Your objective — An exact, complete copy of the entries is needed, with the pictures left out.

== Information ==

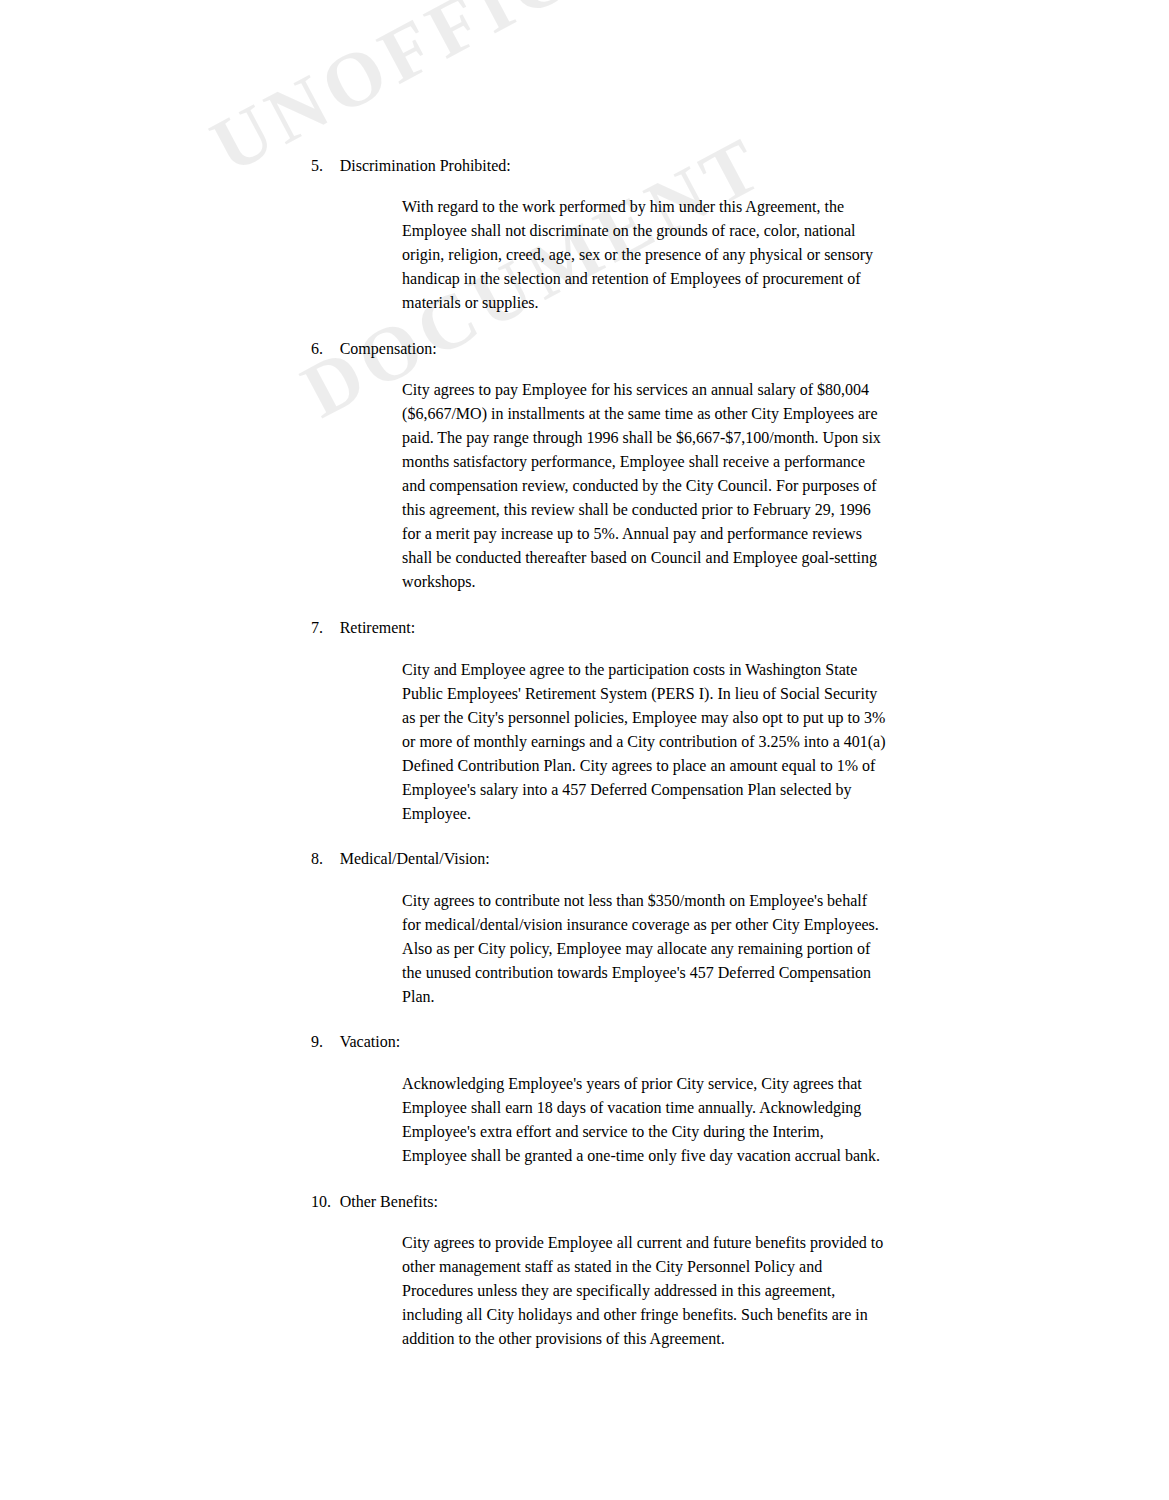UNOFFICIAL DOCUMENT
5. Discrimination Prohibited:
With regard to the work performed by him under this Agreement, the Employee shall not discriminate on the grounds of race, color, national origin, religion, creed, age, sex or the presence of any physical or sensory handicap in the selection and retention of Employees of procurement of materials or supplies.
6. Compensation:
City agrees to pay Employee for his services an annual salary of $80,004 ($6,667/MO) in installments at the same time as other City Employees are paid. The pay range through 1996 shall be $6,667-$7,100/month. Upon six months satisfactory performance, Employee shall receive a performance and compensation review, conducted by the City Council. For purposes of this agreement, this review shall be conducted prior to February 29, 1996 for a merit pay increase up to 5%. Annual pay and performance reviews shall be conducted thereafter based on Council and Employee goal-setting workshops.
7. Retirement:
City and Employee agree to the participation costs in Washington State Public Employees' Retirement System (PERS I). In lieu of Social Security as per the City's personnel policies, Employee may also opt to put up to 3% or more of monthly earnings and a City contribution of 3.25% into a 401(a) Defined Contribution Plan. City agrees to place an amount equal to 1% of Employee's salary into a 457 Deferred Compensation Plan selected by Employee.
8. Medical/Dental/Vision:
City agrees to contribute not less than $350/month on Employee's behalf for medical/dental/vision insurance coverage as per other City Employees. Also as per City policy, Employee may allocate any remaining portion of the unused contribution towards Employee's 457 Deferred Compensation Plan.
9. Vacation:
Acknowledging Employee's years of prior City service, City agrees that Employee shall earn 18 days of vacation time annually. Acknowledging Employee's extra effort and service to the City during the Interim, Employee shall be granted a one-time only five day vacation accrual bank.
10. Other Benefits:
City agrees to provide Employee all current and future benefits provided to other management staff as stated in the City Personnel Policy and Procedures unless they are specifically addressed in this agreement, including all City holidays and other fringe benefits. Such benefits are in addition to the other provisions of this Agreement.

===

Result below —
UNOFFICIAL DOCUMENT
5. Discrimination Prohibited:
With regard to the work performed by him under this Agreement, the Employee shall not discriminate on the grounds of race, color, national origin, religion, creed, age, sex or the presence of any physical or sensory handicap in the selection and retention of Employees of procurement of materials or supplies.
6. Compensation:
City agrees to pay Employee for his services an annual salary of $80,004 ($6,667/MO) in installments at the same time as other City Employees are paid. The pay range through 1996 shall be $6,667-$7,100/month. Upon six months satisfactory performance, Employee shall receive a performance and compensation review, conducted by the City Council. For purposes of this agreement, this review shall be conducted prior to February 29, 1996 for a merit pay increase up to 5%. Annual pay and performance reviews shall be conducted thereafter based on Council and Employee goal-setting workshops.
7. Retirement:
City and Employee agree to the participation costs in Washington State Public Employees' Retirement System (PERS I). In lieu of Social Security as per the City's personnel policies, Employee may also opt to put up to 3% or more of monthly earnings and a City contribution of 3.25% into a 401(a) Defined Contribution Plan. City agrees to place an amount equal to 1% of Employee's salary into a 457 Deferred Compensation Plan selected by Employee.
8. Medical/Dental/Vision:
City agrees to contribute not less than $350/month on Employee's behalf for medical/dental/vision insurance coverage as per other City Employees. Also as per City policy, Employee may allocate any remaining portion of the unused contribution towards Employee's 457 Deferred Compensation Plan.
9. Vacation:
Acknowledging Employee's years of prior City service, City agrees that Employee shall earn 18 days of vacation time annually. Acknowledging Employee's extra effort and service to the City during the Interim, Employee shall be granted a one-time only five day vacation accrual bank.
10. Other Benefits:
City agrees to provide Employee all current and future benefits provided to other management staff as stated in the City Personnel Policy and Procedures unless they are specifically addressed in this agreement, including all City holidays and other fringe benefits. Such benefits are in addition to the other provisions of this Agreement.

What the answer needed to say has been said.